:: 本文 ::
┄┄┄┄┄┄┄┄┄┄┄┄┄┄┄┄┄┄┄┄

リプロな日記

中絶問題研究者~中絶ケア・カウンセラーの塚原久美のブログです

妊娠を回避するための3種のピル(ズ)

「経口中絶薬」という言い方、海外では使われていないのにお気づきですか?

経口中絶薬を英語に直すとoral abortion pill(s)になりますが、この表現は英語圏ではほとんど使われていません。ではなぜ日本では「経口中絶薬」と言われたかといえば、日本には中期中絶のために経腟坐剤の中絶薬(Vaginal Suppositories)があるので、これと区別するため。「日本初の中絶薬」は今回のメフィーゴパックではなく1984年に承認された経腟坐剤プレグランディンなのです。でもこの膣坐剤は、世界ではもはやほとんど使われていない。


最近、abortion pillsという表現が英語圏で好まれるようになったのは、ミフェプリストンとミソプロストールの2種類(複数)の薬を使うことを強調するため。またピルと表現することで経口薬であることはおのずとわかる。


実際、段階によって3種類のpillを使い分けるなどと説明されることもよくある。
contraceptive pill(避妊薬 CP)
Emergency contraceptive pill(緊急避妊薬 ECP)
abortion pill(s)(中絶薬)


ただし、abortion pill(s)についてAPと略す例は今のところめったに見ない(ごくたまにある)。
一方、abortion pill(s)は自然流産にも使われ作用機序も同じであるため、一般社団法人性と健康を考える女性専門家の会(私も会員)では「流産薬」と訳すことも提案されている。


ミフェプリストンは1988年からフランスと中国でプロスタグランジンの一つと組み合わせることで使われ始め、数あるプロスタグランジンの中からミソプロストールと組み合わせるのが標準化したのは、WHOの必須医薬品にこの2薬セットで指定された2005年。

┄┄┄┄┄┄┄┄┄┄┄┄┄┄┄┄┄┄┄┄

:: 表示データ ::
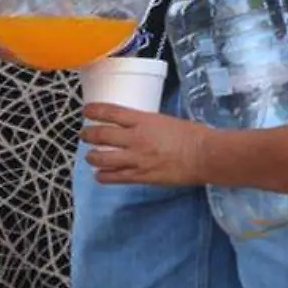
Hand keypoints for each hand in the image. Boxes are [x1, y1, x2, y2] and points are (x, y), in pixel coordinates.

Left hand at [82, 103, 212, 186]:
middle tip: (84, 134)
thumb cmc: (191, 134)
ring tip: (90, 156)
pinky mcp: (141, 176)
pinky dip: (103, 176)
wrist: (203, 155)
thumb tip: (136, 125)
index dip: (95, 111)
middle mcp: (135, 138)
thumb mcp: (165, 120)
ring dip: (92, 156)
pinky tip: (99, 175)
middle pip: (102, 135)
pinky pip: (115, 177)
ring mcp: (136, 159)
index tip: (86, 111)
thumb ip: (147, 123)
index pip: (111, 112)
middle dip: (88, 135)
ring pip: (103, 158)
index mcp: (143, 120)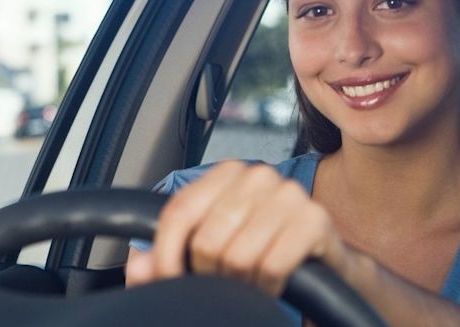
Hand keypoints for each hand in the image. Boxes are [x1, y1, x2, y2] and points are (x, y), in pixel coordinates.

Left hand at [125, 161, 349, 295]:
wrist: (320, 266)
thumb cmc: (258, 254)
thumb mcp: (208, 256)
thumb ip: (166, 262)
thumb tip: (139, 267)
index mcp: (226, 172)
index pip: (178, 212)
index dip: (167, 255)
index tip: (170, 280)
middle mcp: (258, 175)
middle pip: (207, 240)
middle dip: (211, 275)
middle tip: (225, 282)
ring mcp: (289, 194)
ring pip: (238, 256)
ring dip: (241, 284)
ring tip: (249, 282)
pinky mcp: (315, 219)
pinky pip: (271, 265)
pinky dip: (268, 286)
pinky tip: (272, 284)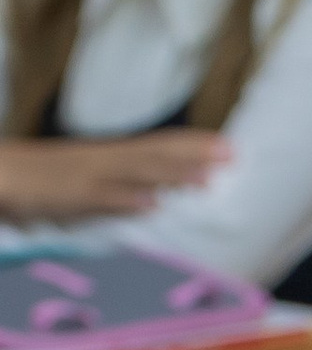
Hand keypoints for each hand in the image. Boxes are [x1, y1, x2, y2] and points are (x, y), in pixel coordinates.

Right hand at [0, 131, 231, 222]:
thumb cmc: (41, 180)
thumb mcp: (86, 181)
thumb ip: (119, 189)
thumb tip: (155, 200)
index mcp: (108, 155)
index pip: (157, 145)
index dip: (193, 145)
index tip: (230, 145)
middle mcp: (103, 160)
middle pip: (155, 154)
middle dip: (194, 155)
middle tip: (233, 155)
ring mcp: (87, 176)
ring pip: (135, 173)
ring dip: (171, 175)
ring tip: (206, 180)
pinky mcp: (68, 195)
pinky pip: (99, 198)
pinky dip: (125, 200)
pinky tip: (151, 205)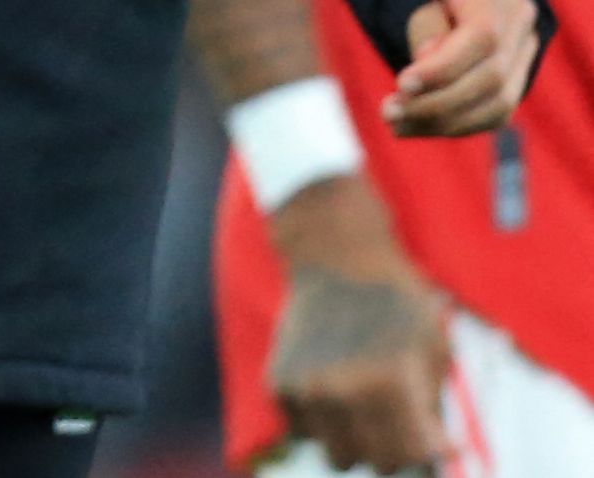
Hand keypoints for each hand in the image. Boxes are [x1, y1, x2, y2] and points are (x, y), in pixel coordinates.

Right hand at [262, 171, 452, 472]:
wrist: (336, 258)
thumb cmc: (398, 303)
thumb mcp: (436, 350)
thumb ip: (434, 407)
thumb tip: (437, 456)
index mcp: (391, 381)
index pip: (416, 455)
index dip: (433, 449)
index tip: (436, 436)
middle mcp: (344, 389)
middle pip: (378, 464)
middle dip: (397, 451)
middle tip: (402, 422)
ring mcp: (306, 388)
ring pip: (340, 456)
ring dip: (359, 442)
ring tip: (368, 408)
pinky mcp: (279, 383)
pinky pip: (307, 432)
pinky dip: (325, 422)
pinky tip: (336, 388)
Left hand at [385, 0, 540, 137]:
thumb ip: (425, 24)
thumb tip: (427, 59)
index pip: (483, 36)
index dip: (444, 67)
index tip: (402, 85)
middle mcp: (520, 21)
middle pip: (492, 77)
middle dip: (437, 102)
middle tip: (389, 113)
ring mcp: (526, 53)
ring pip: (498, 104)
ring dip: (443, 122)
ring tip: (396, 125)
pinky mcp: (518, 82)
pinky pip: (494, 115)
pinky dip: (455, 127)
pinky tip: (417, 127)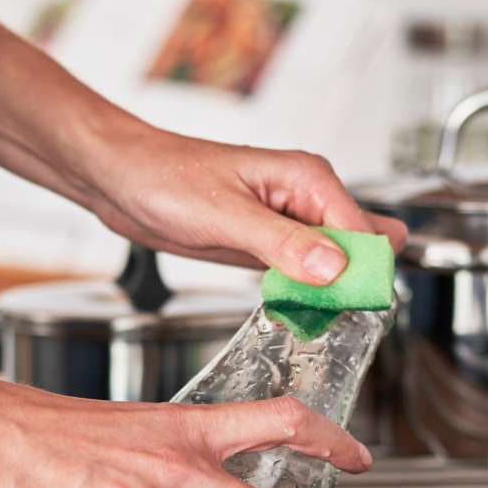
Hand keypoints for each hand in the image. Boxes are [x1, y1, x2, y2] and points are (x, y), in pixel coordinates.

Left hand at [80, 124, 407, 285]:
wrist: (121, 178)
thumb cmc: (163, 177)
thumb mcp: (225, 215)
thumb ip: (282, 243)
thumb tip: (335, 267)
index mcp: (308, 178)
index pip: (366, 233)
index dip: (362, 272)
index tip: (345, 305)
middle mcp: (307, 199)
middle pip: (362, 249)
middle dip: (351, 284)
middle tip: (320, 309)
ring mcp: (291, 223)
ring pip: (338, 266)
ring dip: (327, 294)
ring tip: (299, 310)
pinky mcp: (272, 245)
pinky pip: (307, 275)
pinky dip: (304, 295)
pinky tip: (285, 306)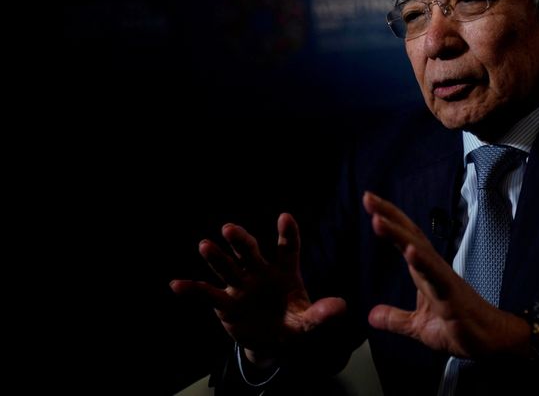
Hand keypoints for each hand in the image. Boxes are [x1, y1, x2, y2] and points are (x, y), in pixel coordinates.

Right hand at [170, 214, 346, 364]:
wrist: (274, 343)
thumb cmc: (294, 323)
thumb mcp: (310, 322)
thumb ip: (322, 314)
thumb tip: (340, 307)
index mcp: (285, 271)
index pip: (288, 249)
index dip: (287, 234)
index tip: (285, 218)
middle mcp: (261, 272)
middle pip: (250, 251)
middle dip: (240, 239)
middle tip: (229, 229)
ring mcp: (241, 285)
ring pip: (228, 266)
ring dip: (217, 256)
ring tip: (205, 245)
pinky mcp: (226, 303)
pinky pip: (207, 294)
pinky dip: (192, 289)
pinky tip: (176, 284)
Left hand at [363, 191, 529, 359]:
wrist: (491, 340)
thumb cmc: (461, 327)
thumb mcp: (419, 326)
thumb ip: (395, 319)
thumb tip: (372, 315)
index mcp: (424, 271)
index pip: (405, 238)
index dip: (389, 219)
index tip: (369, 201)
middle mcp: (434, 268)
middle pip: (410, 235)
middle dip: (389, 215)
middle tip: (368, 197)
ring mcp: (444, 279)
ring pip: (420, 250)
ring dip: (398, 234)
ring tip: (378, 220)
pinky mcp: (453, 295)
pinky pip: (436, 276)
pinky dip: (422, 262)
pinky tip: (409, 251)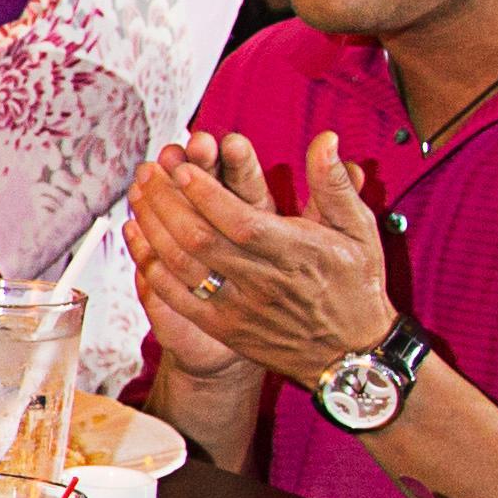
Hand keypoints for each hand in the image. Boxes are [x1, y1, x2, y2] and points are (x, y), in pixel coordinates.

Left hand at [123, 132, 395, 386]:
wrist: (351, 357)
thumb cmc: (355, 286)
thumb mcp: (360, 232)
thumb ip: (335, 186)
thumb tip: (325, 139)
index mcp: (296, 252)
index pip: (242, 220)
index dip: (207, 194)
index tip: (183, 167)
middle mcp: (263, 281)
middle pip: (202, 239)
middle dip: (168, 201)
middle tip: (149, 170)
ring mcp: (239, 307)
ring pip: (183, 265)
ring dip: (153, 227)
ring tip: (138, 193)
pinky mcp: (223, 328)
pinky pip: (177, 296)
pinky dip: (151, 266)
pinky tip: (137, 238)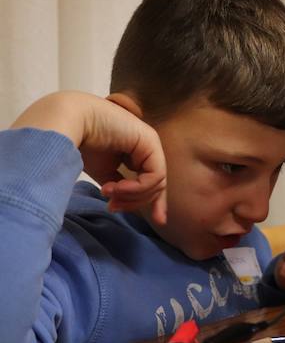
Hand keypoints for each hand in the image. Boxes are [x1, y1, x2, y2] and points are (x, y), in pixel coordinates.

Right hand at [11, 91, 166, 224]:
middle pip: (156, 186)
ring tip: (108, 194)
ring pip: (156, 183)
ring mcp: (150, 143)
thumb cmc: (81, 144)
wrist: (71, 121)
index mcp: (139, 153)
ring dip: (132, 196)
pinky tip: (115, 188)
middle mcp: (148, 148)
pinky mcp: (150, 141)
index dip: (154, 202)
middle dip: (135, 202)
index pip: (154, 182)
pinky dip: (136, 188)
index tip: (156, 221)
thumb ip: (119, 186)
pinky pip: (154, 175)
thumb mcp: (104, 172)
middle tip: (112, 206)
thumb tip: (125, 204)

┄┄┄┄┄┄┄┄┄┄┄┄┄┄┄┄┄┄┄┄

:: 課題の目的 ::
本文の「妊娠を回避するための3種のピル(ズ)」から「実際、段階によって3種類のpillを使い分けるなどと説明されることもよくある。」までを、両端の語句も含めて一字一句そのまま引用してください。

:: 以下の回答 ::
妊娠を回避するための3種のピル(ズ)

「経口中絶薬」という言い方、海外では使われていないのにお気づきですか?

経口中絶薬を英語に直すとoral abortion pill(s)になりますが、この表現は英語圏ではほとんど使われていません。ではなぜ日本では「経口中絶薬」と言われたかといえば、日本には中期中絶のために経腟坐剤の中絶薬(Vaginal Suppositories)があるので、これと区別するため。「日本初の中絶薬」は今回のメフィーゴパックではなく1984年に承認された経腟坐剤プレグランディンなのです。でもこの膣坐剤は、世界ではもはやほとんど使われていない。


最近、abortion pillsという表現が英語圏で好まれるようになったのは、ミフェプリストンとミソプロストールの2種類(複数)の薬を使うことを強調するため。またピルと表現することで経口薬であることはおのずとわかる。


実際、段階によって3種類のpillを使い分けるなどと説明されることもよくある。